== Exercise instructions ==
Reproduce all of the material below, swapping every "lens line" for "intrinsics line" and changing nothing else. Omit the pictures from your copy.

== Listed records ==
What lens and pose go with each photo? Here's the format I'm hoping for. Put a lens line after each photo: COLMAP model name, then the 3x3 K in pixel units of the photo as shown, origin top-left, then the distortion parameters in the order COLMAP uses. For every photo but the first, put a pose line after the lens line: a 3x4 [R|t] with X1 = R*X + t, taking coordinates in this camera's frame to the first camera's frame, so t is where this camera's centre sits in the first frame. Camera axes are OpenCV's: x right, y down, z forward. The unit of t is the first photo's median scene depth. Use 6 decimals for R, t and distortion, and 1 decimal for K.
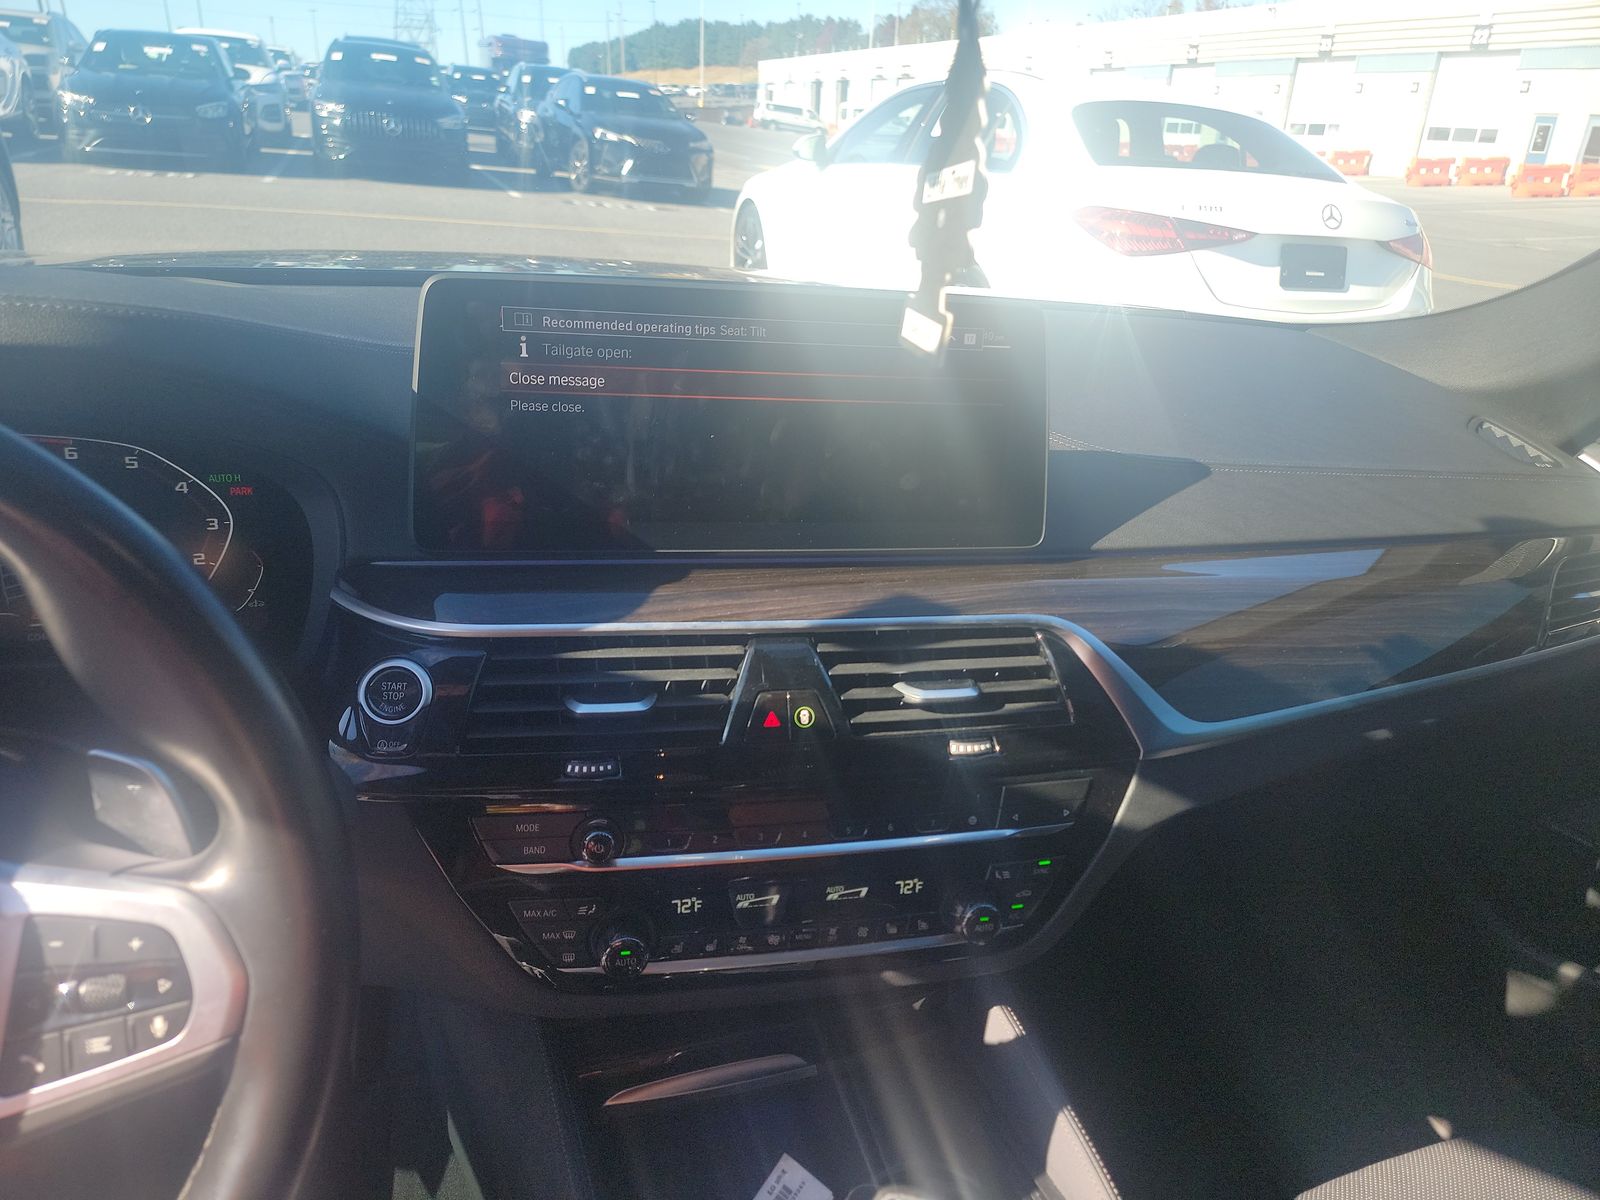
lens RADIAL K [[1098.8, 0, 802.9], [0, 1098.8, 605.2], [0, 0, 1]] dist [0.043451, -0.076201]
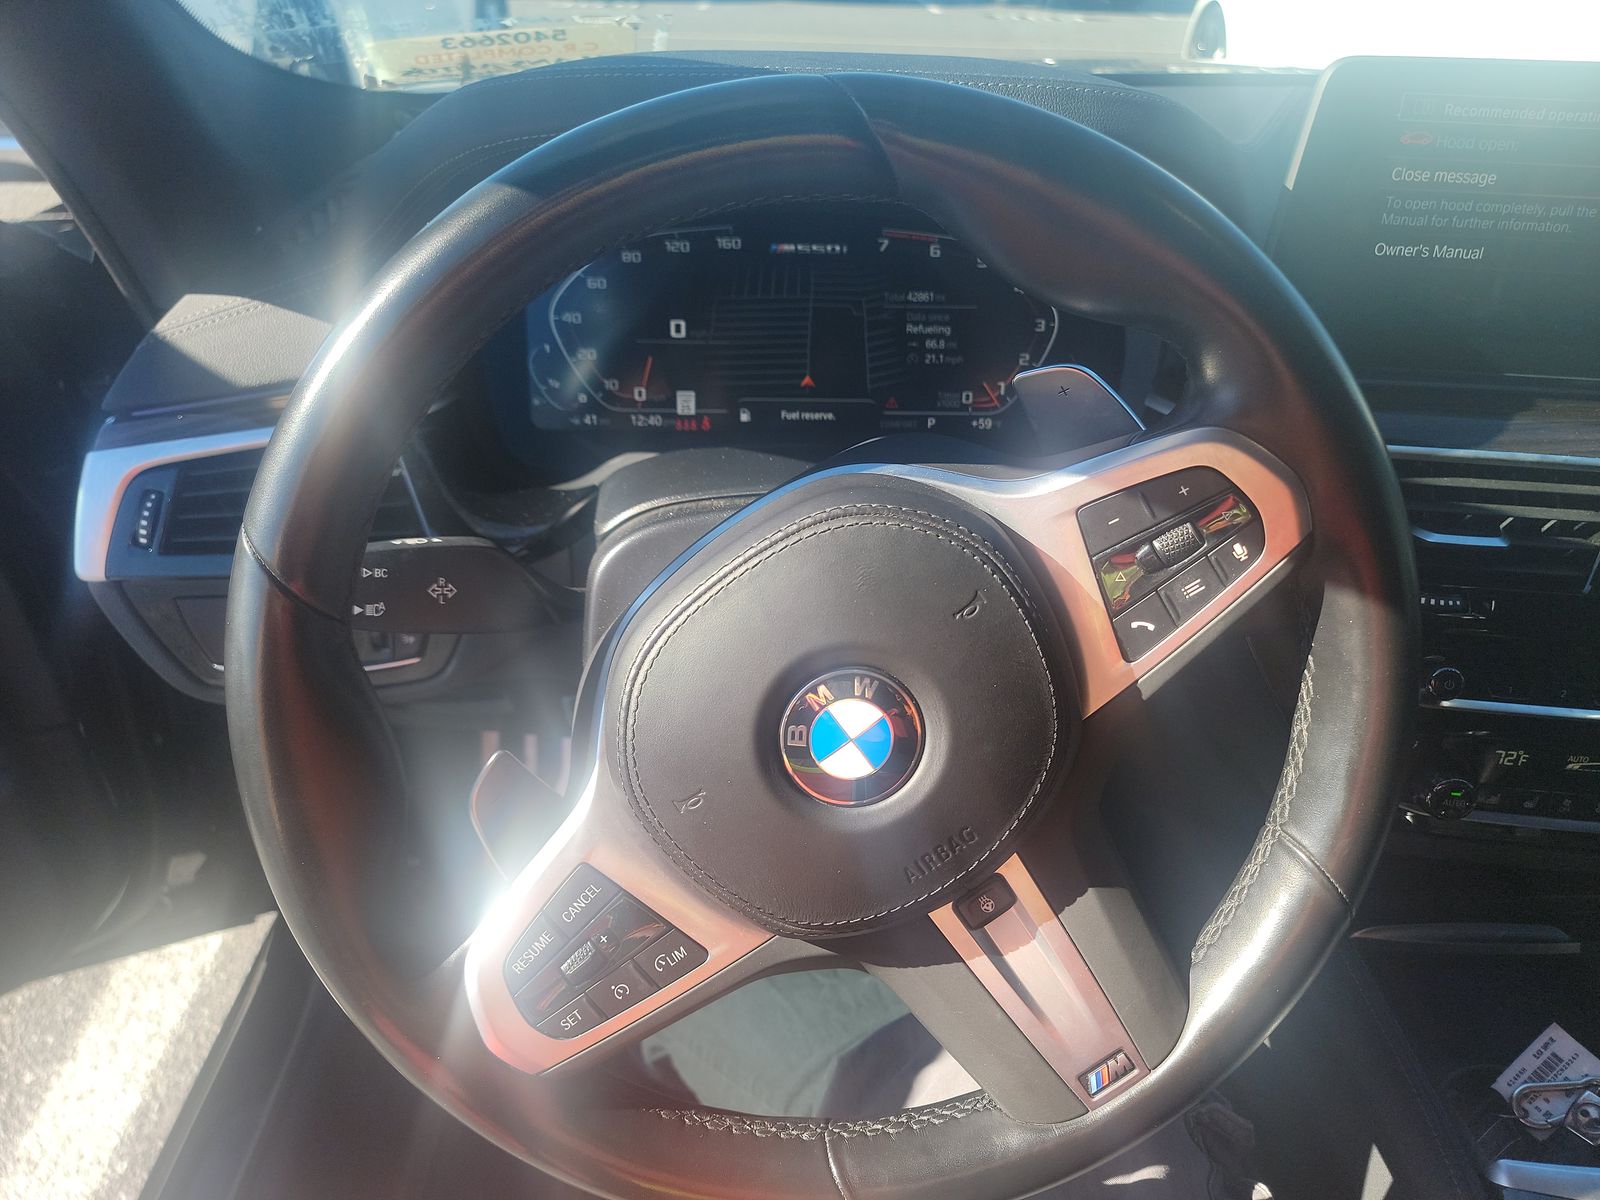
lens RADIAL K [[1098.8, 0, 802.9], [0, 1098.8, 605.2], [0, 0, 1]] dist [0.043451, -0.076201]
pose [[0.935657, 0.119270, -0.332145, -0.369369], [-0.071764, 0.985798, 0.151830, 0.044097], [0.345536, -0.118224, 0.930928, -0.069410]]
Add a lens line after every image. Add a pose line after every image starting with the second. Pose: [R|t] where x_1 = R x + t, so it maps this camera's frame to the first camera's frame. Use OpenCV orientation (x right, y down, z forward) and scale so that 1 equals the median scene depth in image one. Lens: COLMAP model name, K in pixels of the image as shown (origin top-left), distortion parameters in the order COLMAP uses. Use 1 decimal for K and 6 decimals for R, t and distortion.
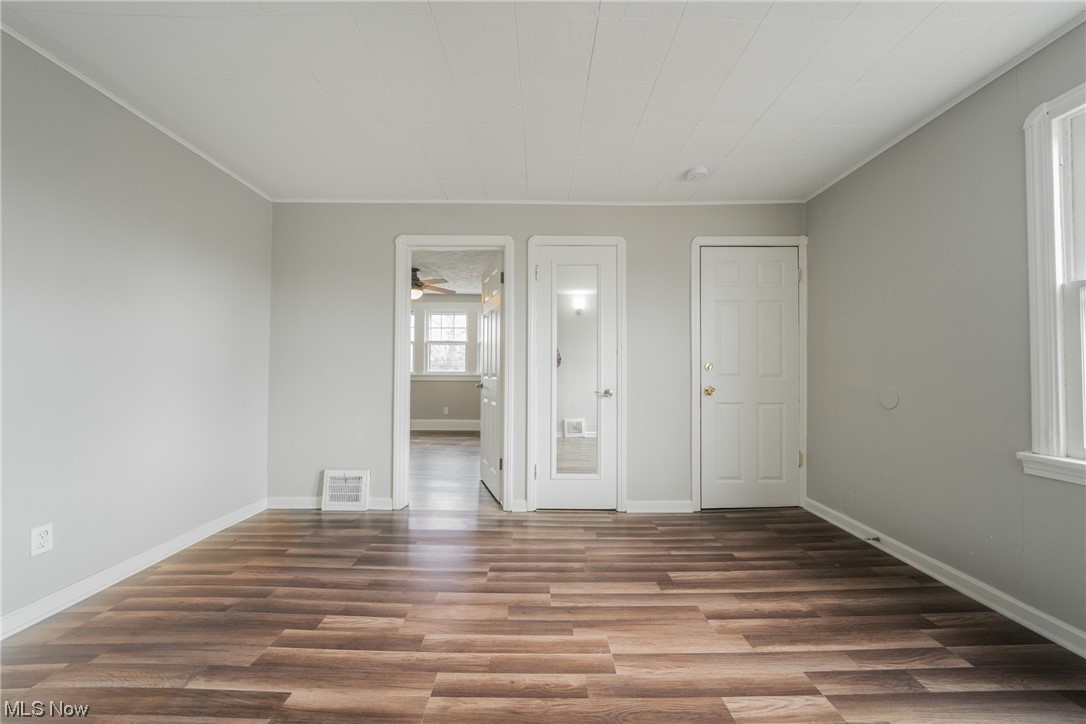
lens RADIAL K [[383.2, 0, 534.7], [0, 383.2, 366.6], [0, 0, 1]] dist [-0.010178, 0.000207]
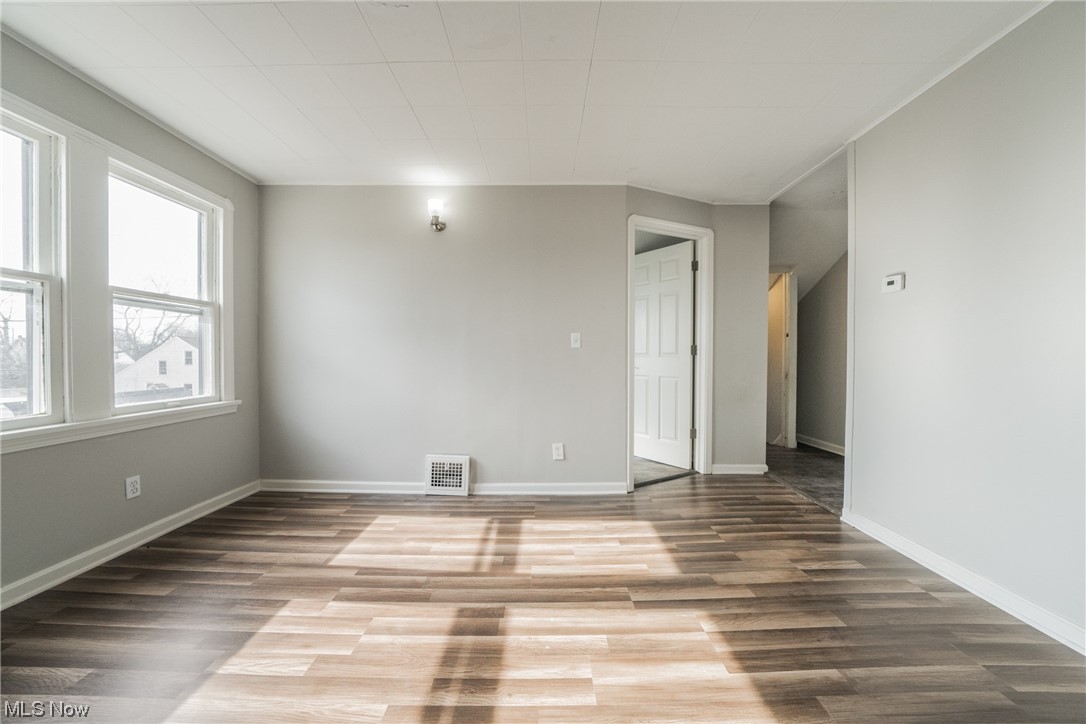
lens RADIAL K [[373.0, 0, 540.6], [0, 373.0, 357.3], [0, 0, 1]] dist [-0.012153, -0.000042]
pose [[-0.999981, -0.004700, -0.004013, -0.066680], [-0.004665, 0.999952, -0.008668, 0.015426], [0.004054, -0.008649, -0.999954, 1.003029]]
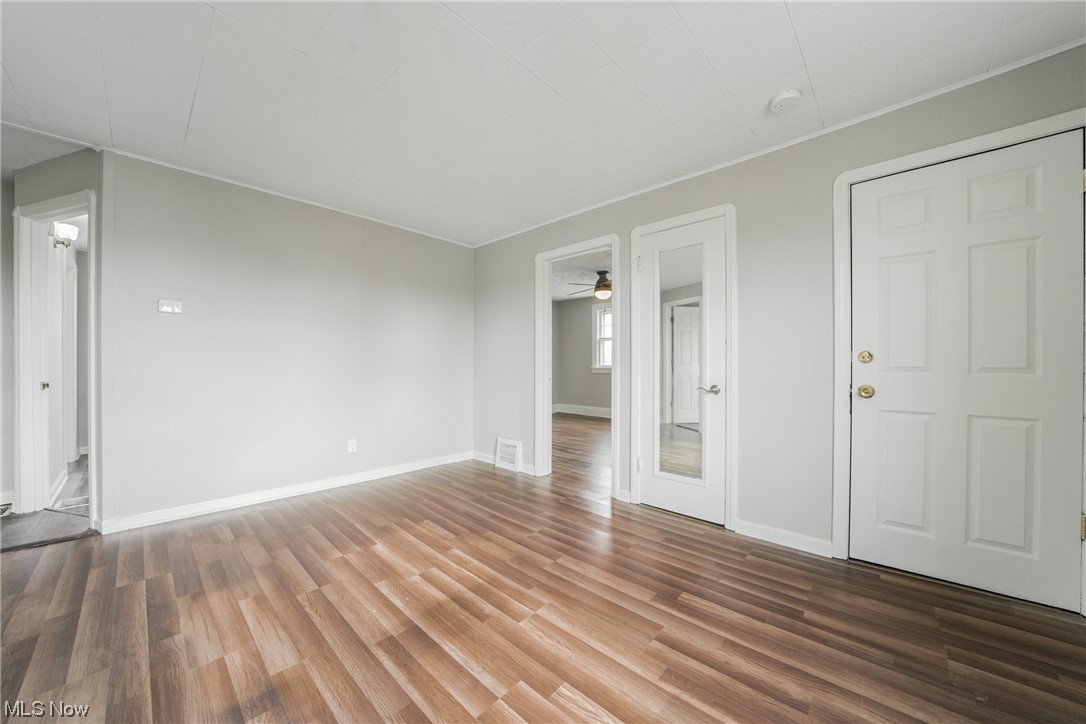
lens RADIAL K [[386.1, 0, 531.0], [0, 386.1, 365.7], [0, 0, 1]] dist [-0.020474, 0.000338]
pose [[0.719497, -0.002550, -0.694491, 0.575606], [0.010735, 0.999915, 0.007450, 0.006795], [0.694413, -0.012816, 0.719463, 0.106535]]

== Your solution ==
What lens and pose go with each photo? Here's the format I'm hoping for. Put a intrinsics line after each photo: COLMAP model name, then the 3x3 K in pixel units of the photo as shown, origin top-left, then the distortion parameters in the order COLMAP uses. For every photo but the first, put a pose line after the intrinsics line: a 3x4 [R|t] with X1 = R*X + t, taking coordinates in this camera's frame to the first camera's frame, so t is where this camera's centre sits in the first frame. Camera axes are OpenCV's: x right, y down, z forward. The unit of t is the first photo's median scene depth. Use 6 decimals for R, t and distortion, and 1 decimal for K.
lens RADIAL K [[1098.8, 0, 802.9], [0, 1098.8, 605.2], [0, 0, 1]] dist [0.043451, -0.076201]
lens RADIAL K [[1098.8, 0, 802.9], [0, 1098.8, 605.2], [0, 0, 1]] dist [0.043451, -0.076201]
pose [[0.935657, 0.119270, -0.332145, -0.369369], [-0.071764, 0.985798, 0.151830, 0.044097], [0.345536, -0.118224, 0.930928, -0.069410]]
Add a intrinsics line after every image. Add a pose line after every image starting with the second. Pose: [R|t] where x_1 = R x + t, so it maps this camera's frame to the first camera's frame. Use OpenCV orientation (x right, y down, z forward) and scale so that 1 equals the median scene depth in image one. Lens: COLMAP model name, K in pixels of the image as shown (origin top-left), distortion parameters in the order COLMAP uses. Use 1 decimal for K and 6 decimals for R, t and distortion.
lens RADIAL K [[383.2, 0, 534.7], [0, 383.2, 366.6], [0, 0, 1]] dist [-0.010178, 0.000207]
lens RADIAL K [[373.0, 0, 540.6], [0, 373.0, 357.3], [0, 0, 1]] dist [-0.012153, -0.000042]
pose [[-0.999981, -0.004700, -0.004013, -0.066680], [-0.004665, 0.999952, -0.008668, 0.015426], [0.004054, -0.008649, -0.999954, 1.003029]]
lens RADIAL K [[386.1, 0, 531.0], [0, 386.1, 365.7], [0, 0, 1]] dist [-0.020474, 0.000338]
pose [[0.719497, -0.002550, -0.694491, 0.575606], [0.010735, 0.999915, 0.007450, 0.006795], [0.694413, -0.012816, 0.719463, 0.106535]]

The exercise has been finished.